Only three days left of the exhibition. It has been a slightly strange and reflective time, but I’m very excited about moving beyond the project now. It’s been a rather intense year, working through some busy and challenging times on top of new motherhood. It has sometimes felt a little mad (often completely bizarre!) but most of the time brilliantly rewarding. I have really enjoyed continuing to push my work forward beyond the MA, trying to retain and expand on the research that I started there. It worked so well having a structured project and the funding to enable more ambitious outcomes, that I never would of been able to achieve without.
I think I need a little time to take stock of the whole project experience, reexamine the work after a little break and let the responses and interactions settle in a bit. I am lucky enough to have the opportunity to present a few more talks about the project in the coming months, so this will be a good opportunity to keep those discussions going. There were some elements of the project and responses made that I am extremely interested to cultivate and examine further, particularly to do with the redevelopment projects proposed around the town. These points of change within the landscape seem really crucial. The relationship with archaeology in my work is a continuing fascination and something that I want to build on further. There are so many ideas to examine further, I almost don’t know where to start. Also the exhibition has been a strange mix of feelings that I need to take stock of. I have had many different responses and not all good.

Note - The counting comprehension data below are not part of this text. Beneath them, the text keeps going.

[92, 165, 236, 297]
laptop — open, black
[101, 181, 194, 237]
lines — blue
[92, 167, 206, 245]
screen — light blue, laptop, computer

I’m not sure if this is a common experience of having an exhibition in a local arts centre but some people appear to have very different expectations about what the gallery here, should contain. I have had to really try hard not to take it personally when an occasional visitor walks in, makes some offhanded remark, refusing to even look any further and walks out. Having the exhibition here has been a vital part of the project. It’s about this town, it’s about bringing these edges into centre view, seeing ourselves through what we most often ignore. But you can’t insist that someone should want to see the work. I guess we all see what we want to see and it would be very unfair of me to judge someones expectation of what art looks like just because they don’t like what mine looks like, but it does always feel a bit like failure when someone walks away, so indifferent. I want people to feel it is something that concerns them, that it is relevant to them. Getting people to engage with, think about and explore ideas has been really rewarding but when it doesn’t work out, I just want to run and hide behind the sofa!